Pre-trained Language Models for Keyphrase Generation: A Thorough Empirical Study
Di Wu, Wasi Uddin Ahmad, Kai-Wei Chang
TL;DR
The paper addresses how pre-trained language models compare to non-PLM baselines for keyphrase extraction and generation, formulating extraction as sequence labeling and generation as seq2seq. It conducts a comprehensive empirical study across science, news, and online forums, evaluating encoder-decoder, encoder-only, and domain-specific PLMs under various design choices, including in-domain pre-training and parameter budgets. Key findings show that large or in-domain seq2seq PLMs approach state-of-the-art performance, while in-domain encoder-only PLMs offer strong, data-efficient results; deeper encoders with shallower decoders are generally preferred under fixed budgets, and task formulation (extraction vs generation) interacts with model choice. The work provides concrete guidance for practitioners and contributes pre-trained domain-specific models (SciBART, NewsBART, NewsBERT) to advance keyphrase generation in scientific and real-world settings. It further demonstrates that task-specific pre-training does not fully replace in-domain adaptation, underscoring the importance of domain-aware fine-tuning for reliable keyphrase generation.
Abstract
Neural models that do not rely on pre-training have excelled in the keyphrase generation task with large annotated datasets. Meanwhile, new approaches have incorporated pre-trained language models (PLMs) for their data efficiency. However, there lacks a systematic study of how the two types of approaches compare and how different design choices can affect the performance of PLM-based models. To fill in this knowledge gap and facilitate a more informed use of PLMs for keyphrase extraction and keyphrase generation, we present an in-depth empirical study. Formulating keyphrase extraction as sequence labeling and keyphrase generation as sequence-to-sequence generation, we perform extensive experiments in three domains. After showing that PLMs have competitive high-resource performance and state-of-the-art low-resource performance, we investigate important design choices including in-domain PLMs, PLMs with different pre-training objectives, using PLMs with a parameter budget, and different formulations for present keyphrases.
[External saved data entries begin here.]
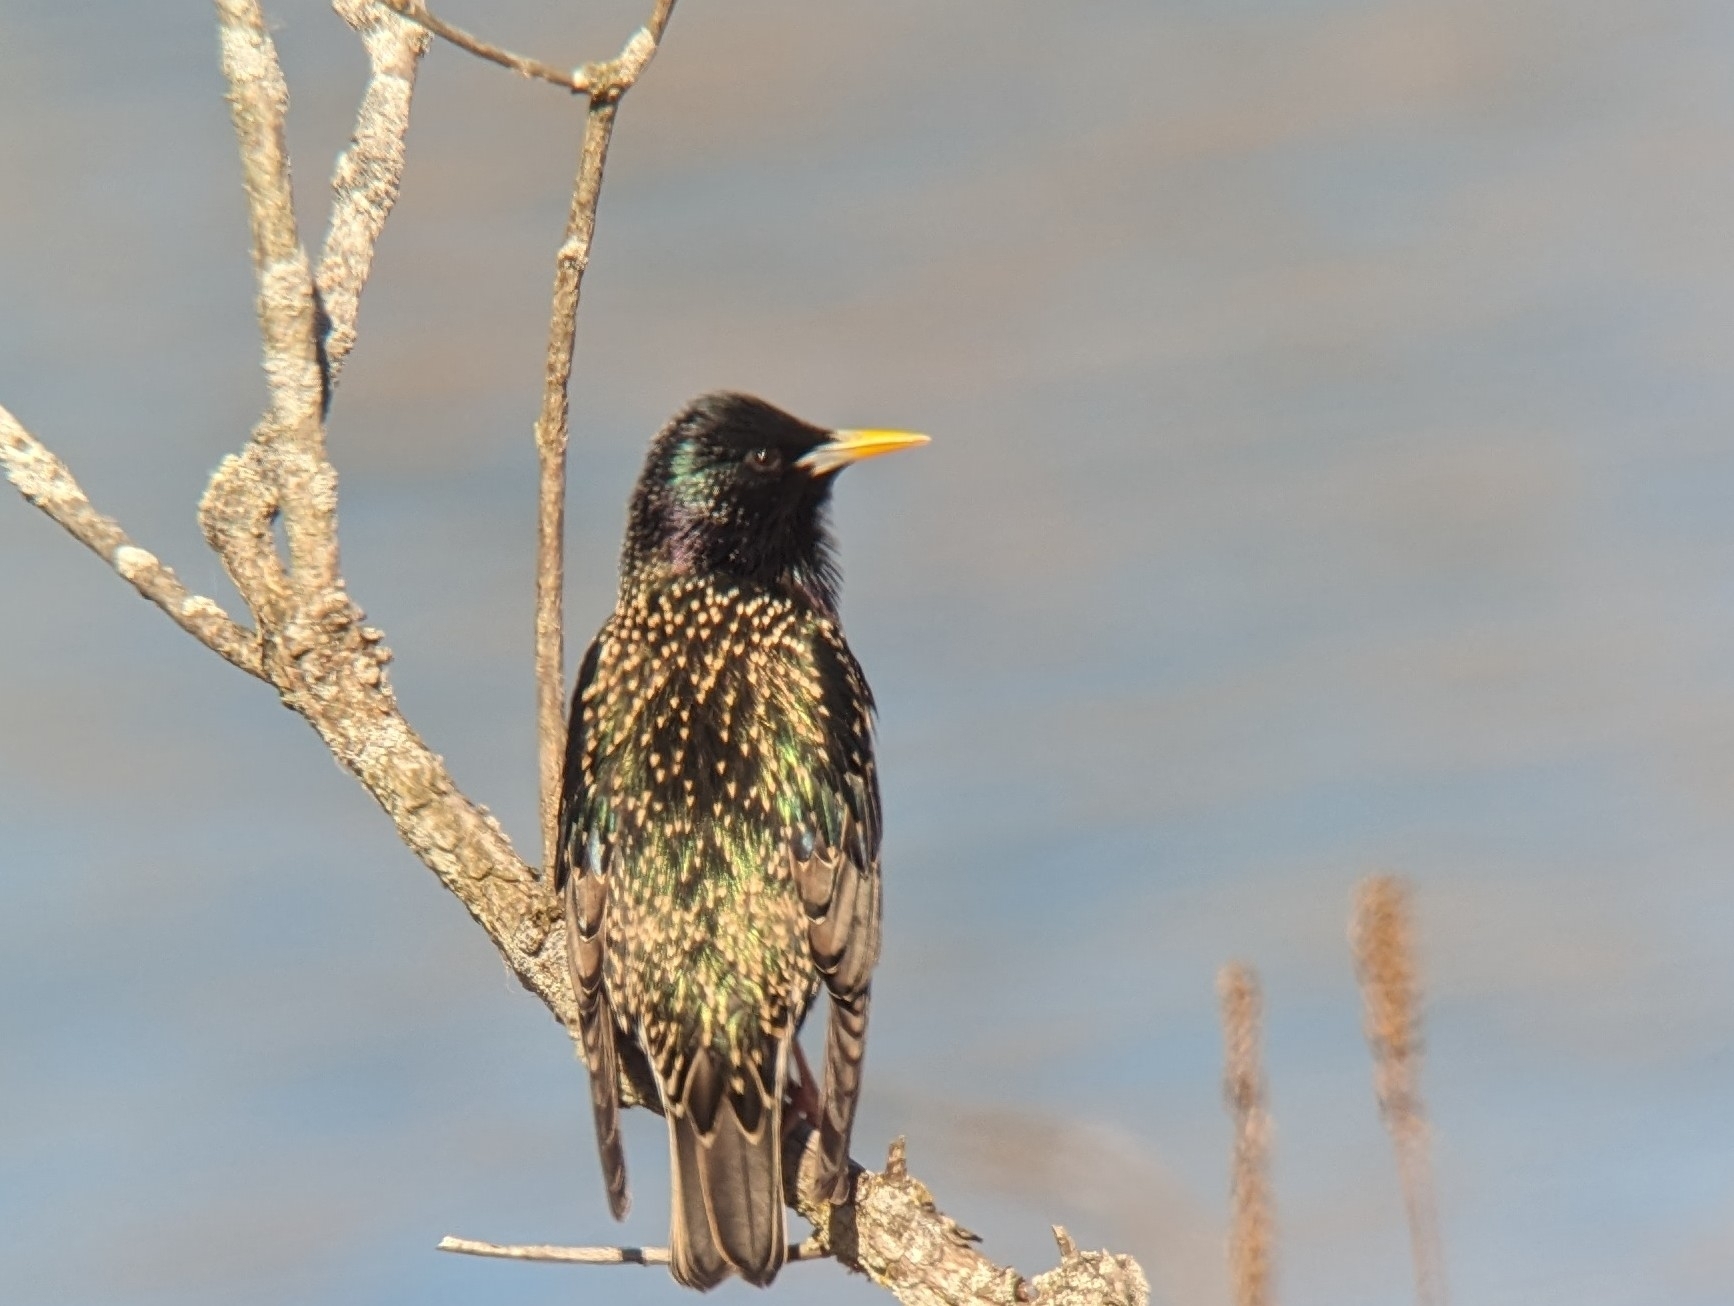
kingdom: Animalia
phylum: Chordata
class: Aves
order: Passeriformes
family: Sturnidae
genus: Sturnus
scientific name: Sturnus vulgaris
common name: Common starling
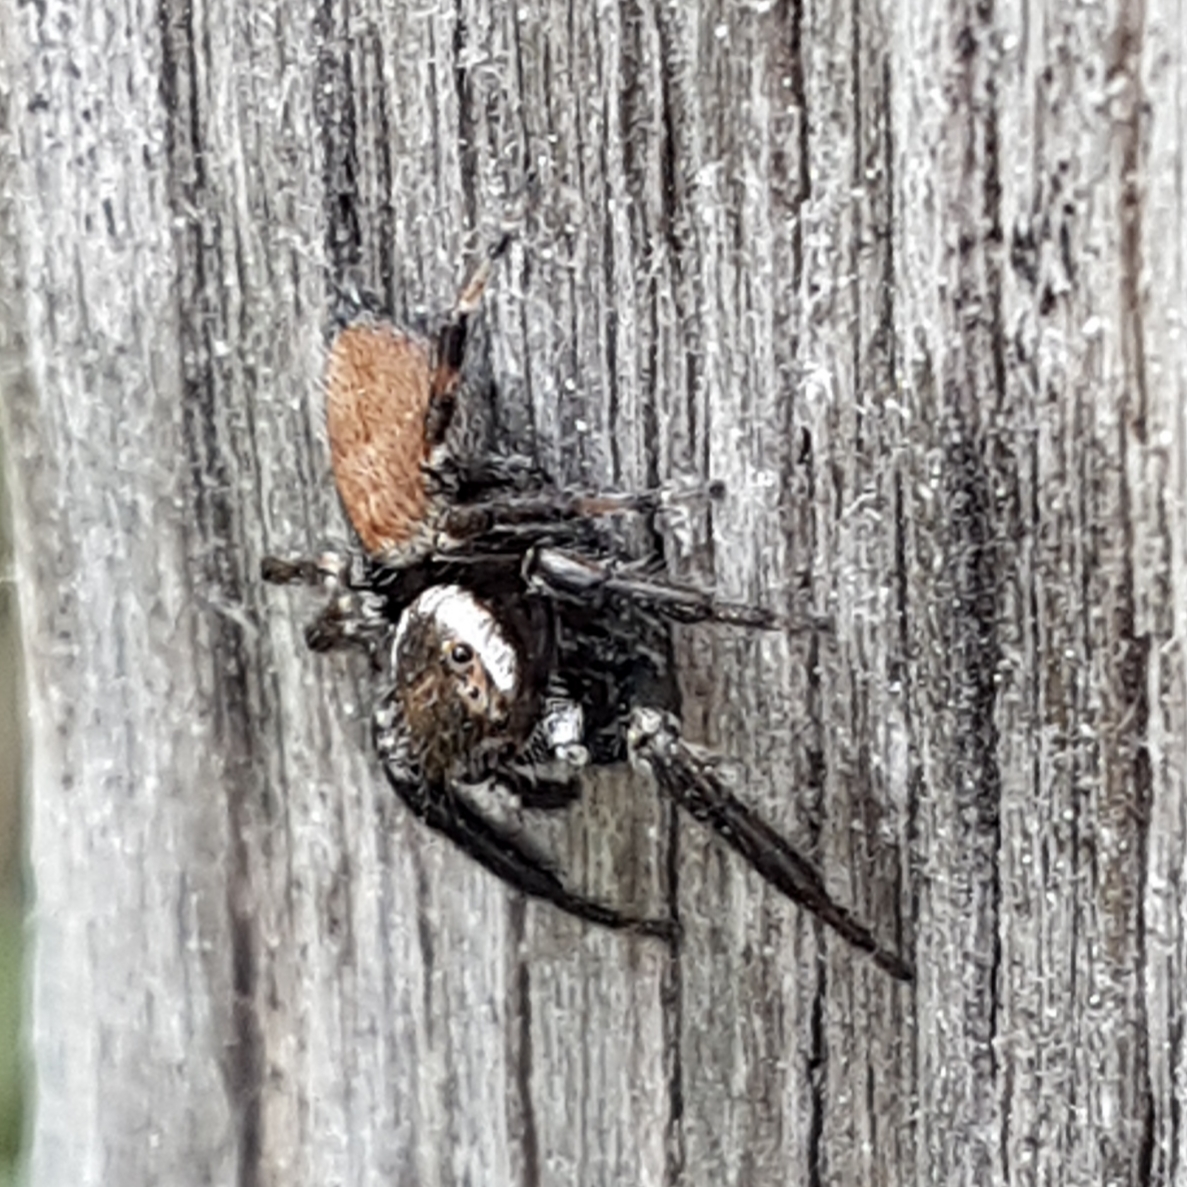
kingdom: Animalia
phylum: Arthropoda
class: Arachnida
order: Araneae
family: Salticidae
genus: Evarcha
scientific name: Evarcha jucunda
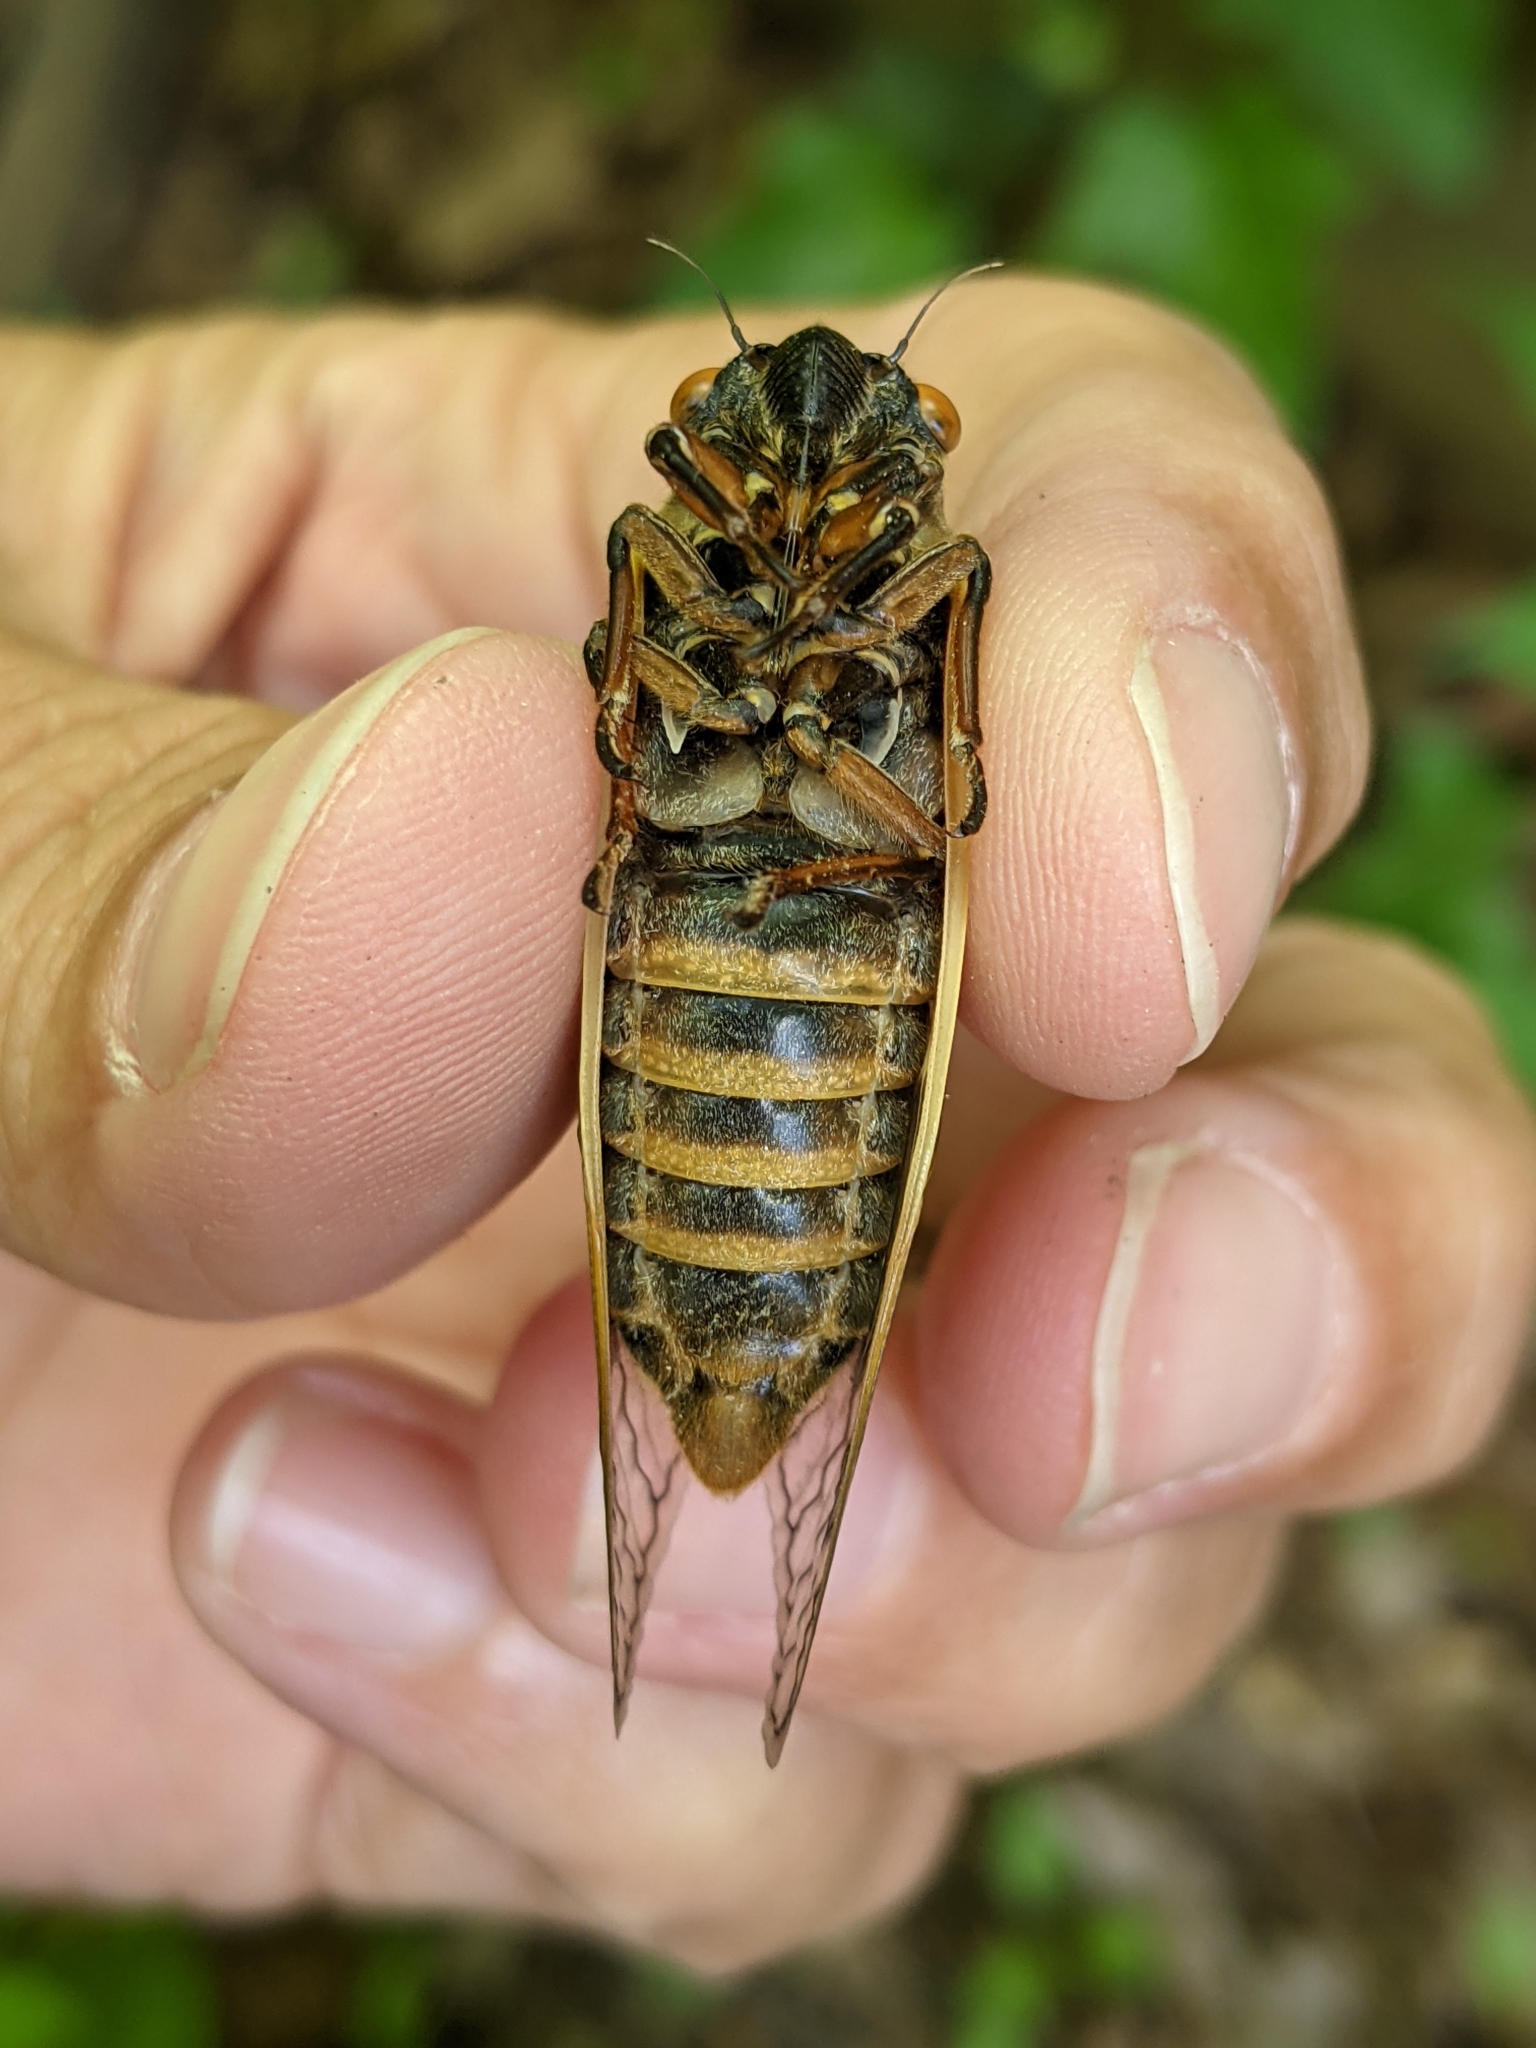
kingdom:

Further results show that (1) in-domain BERT-like PLMs can be used to build strong and data-efficient keyphrase generation models; (2) with a fixed parameter budget, prioritizing model depth over width and allocating more layers in the encoder leads to better encoder-decoder models; and (3) introducing four in-domain PLMs, we achieve a competitive performance in the news domain and the state-of-the-art performance in the scientific domain.